Supreme Court of Maryland: Search and seizure
Search and seizure; Terry stop
BOTTOM LINE: As a result of the United States Supreme Court’s decision in New York State Rifle and Pistol Ass’n, Inc. v. Bruen, 597 U.S. 1, 10 (2022), reasonable suspicion to believe that a person is carrying a gun, by itself, no longer justifies a Terry stop.
CASE: Hicks v. State, No. 634, Sept. Term, 2024 (filed June 4, 2026) (in banc) (Justices Wells, GRAEFF, Arthur, Reed, Zic, Ripken, Tang, Albright, Kehoe) (Justices BERGER, Friedman, Shaw concurring) (Justice NAZARIAN concurring) (Justice LEAHY concurring) (Justice FRIEDMAN concurring).
FACTS: Steven Hicks was indicted in the circuit court with multiple drug and firearm offenses. He filed a motion to suppress the two handguns and cocaine discovered during a warrantless search of his person and bag. He argued, among other things, that the officers did not have either probable cause or reasonable suspicion to stop or frisk him because he had a permit to carry the weapons at issue.
After the court denied the motion, appellant then entered a conditional guilty plea to possession of a firearm with a nexus to a drug trafficking crime. This appeal followed. A majority of this court subsequently voted to hear the case in banc.

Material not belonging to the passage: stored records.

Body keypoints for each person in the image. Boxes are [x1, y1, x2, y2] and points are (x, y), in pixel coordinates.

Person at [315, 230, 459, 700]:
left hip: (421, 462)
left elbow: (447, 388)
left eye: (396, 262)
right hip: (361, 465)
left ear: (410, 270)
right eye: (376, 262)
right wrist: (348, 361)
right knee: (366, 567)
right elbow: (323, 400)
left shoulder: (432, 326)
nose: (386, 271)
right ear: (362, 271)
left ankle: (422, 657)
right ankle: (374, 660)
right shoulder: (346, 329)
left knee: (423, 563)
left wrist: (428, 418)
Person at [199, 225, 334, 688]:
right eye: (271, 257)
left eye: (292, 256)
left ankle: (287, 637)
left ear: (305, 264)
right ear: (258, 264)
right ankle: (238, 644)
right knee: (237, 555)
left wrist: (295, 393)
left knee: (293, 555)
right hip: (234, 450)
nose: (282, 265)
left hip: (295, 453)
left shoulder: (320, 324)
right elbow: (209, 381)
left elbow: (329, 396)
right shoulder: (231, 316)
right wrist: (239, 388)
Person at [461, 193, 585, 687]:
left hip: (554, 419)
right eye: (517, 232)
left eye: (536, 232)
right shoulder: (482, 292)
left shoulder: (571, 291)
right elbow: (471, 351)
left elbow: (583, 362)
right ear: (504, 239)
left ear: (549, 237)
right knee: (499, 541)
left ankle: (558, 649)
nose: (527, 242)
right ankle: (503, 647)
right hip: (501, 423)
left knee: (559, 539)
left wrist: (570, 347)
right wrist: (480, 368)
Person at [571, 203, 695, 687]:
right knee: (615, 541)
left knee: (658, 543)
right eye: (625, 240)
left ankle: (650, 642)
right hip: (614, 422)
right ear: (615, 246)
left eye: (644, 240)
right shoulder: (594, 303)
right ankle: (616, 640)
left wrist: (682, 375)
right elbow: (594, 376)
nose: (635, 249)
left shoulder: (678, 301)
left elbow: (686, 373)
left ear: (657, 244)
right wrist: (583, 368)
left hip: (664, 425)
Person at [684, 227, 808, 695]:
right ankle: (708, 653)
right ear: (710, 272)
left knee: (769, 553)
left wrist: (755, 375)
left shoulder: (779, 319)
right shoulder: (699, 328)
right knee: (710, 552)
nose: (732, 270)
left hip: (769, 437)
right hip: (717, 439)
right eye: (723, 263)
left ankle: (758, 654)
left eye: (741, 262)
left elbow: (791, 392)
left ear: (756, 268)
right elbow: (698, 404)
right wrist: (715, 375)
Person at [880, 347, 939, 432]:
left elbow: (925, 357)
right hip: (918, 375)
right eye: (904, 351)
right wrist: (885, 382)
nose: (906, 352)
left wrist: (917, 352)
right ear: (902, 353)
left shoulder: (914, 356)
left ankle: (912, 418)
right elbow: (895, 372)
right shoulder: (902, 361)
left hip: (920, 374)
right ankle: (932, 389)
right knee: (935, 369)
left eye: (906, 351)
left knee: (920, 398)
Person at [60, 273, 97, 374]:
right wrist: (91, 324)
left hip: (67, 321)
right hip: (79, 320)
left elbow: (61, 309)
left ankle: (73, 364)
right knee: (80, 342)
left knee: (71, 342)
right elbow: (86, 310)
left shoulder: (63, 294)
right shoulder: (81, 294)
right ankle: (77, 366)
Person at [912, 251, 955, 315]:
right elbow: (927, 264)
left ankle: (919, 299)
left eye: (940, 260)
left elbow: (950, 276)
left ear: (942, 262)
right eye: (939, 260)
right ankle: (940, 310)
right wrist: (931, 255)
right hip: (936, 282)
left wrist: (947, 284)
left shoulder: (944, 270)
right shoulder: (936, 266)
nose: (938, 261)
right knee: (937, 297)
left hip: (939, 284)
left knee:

LAW: There are two types of seizures that implicate the Fourth Amendment: (1) an arrest, which must be supported by probable cause; and (2) an investigatory stop, or a Terry stop, named after the Supreme Court’s decision in Terry v. Ohio, 392 U.S. 1 (1968), which must be supported by reasonable suspicion.
Detective Ramsey stopped appellant when he saw a gun “printing” on appellant’s shirt. A police stop based on reasonable suspicion that a person is in possession of a gun has consistently been upheld by the Maryland appellate courts as a proper Terry stop. Indeed, prior to New York State Rifle and Pistol Ass’n, Inc. v. Bruen, 597 U.S. 1, 10 (2022), other courts held that, when it was presumptively unlawful under state law to carry a firearm, with exceptions including when an individual had a permit, a police officer with reasonable suspicion to believe that a person had a gun could conduct a Terry stop to determine the legality of the gun possession.
Appellant contends, however, that this analysis changed after Bruen, where the United States Supreme Court held that gun possession is not only lawful, but it is a protected constitutional right. Appellant argues that, post-Bruen, gun possession “can no longer, on its own as in this case, constitute reasonable suspicion that a crime is afoot.”
Indeed, reported opinions that have addressed the issue presented here post-Bruen have concluded, as appellant argues, that possession of a gun, without more, does not provide reasonable suspicion authorizing a stop. Although a few courts have stated in reported opinions after Bruen that the police have the authority to stop a person to investigate whether the individual with a handgun has a lawful permit, those statements have been made either in dicta, without analysis or without citation to Bruen.
This court has carefully reviewed the cases in other jurisdictions, the holding in Bruen that the Constitution “presumptively protects” gun possession and prior decisions by this court. Based on this review, it holds that, post-Bruen, reasonable suspicion to believe that a person is carrying a gun, by itself, no longer justifies a Terry stop.
In this case, the police did not testify that they believed that appellant was possessing the gun illegally, and no argument was made to the suppression court to that effect. The case was presented below as a stop justified solely on the possession of a gun, and it was presented in the briefs on appeal the same way. That is the basis for this court’s conclusion that the stop was unconstitutional. As an alternate holding, the court holds that, even if the stop was reasonable, the police exceeded the scope of a limited pat-down. The circuit court thus erred in denying appellant’s motion to suppress the CDS and the second handgun discovered during the frisk.
Judgment of the Circuit Court for Baltimore City reversed.
CONCUR: Whatever justified the stop, the search that followed exceeded the limits the Fourth Amendment imposes. That conclusion was available at the outset, without any of the analysis the majority undertakes. We would have stopped there.
CONCUR: I join the opinion of the Court in full. I write separately to address the concerns Judge Friedman and I share about the impact of today’s ruling on the authority of police to engage, detain, frisk and search people under the Fourth Amendment to the Constitution of the United States.
CONCUR: We all agree that the frisk of Hicks exceeded constitutional limits and that the motion to suppress should have been granted. I write separately to highlight that Maryland Code, Criminal Law Article §§ 4-203 and 4-206 prescribes the best way to navigate police interactions with Marylanders who carry guns.
CONCUR: I recognize the tension between an expansive reading of Bruen and the continued application of Terry in circumstances like these. That tension is real, and I do not minimize it. But it is not ours to resolve. If the Supreme Court concludes that Bruen‘s implications require a recalibration of Terry doctrine in the context of licensed handgun carrying, it is free to say so. Until it does, I would apply the law as it stands.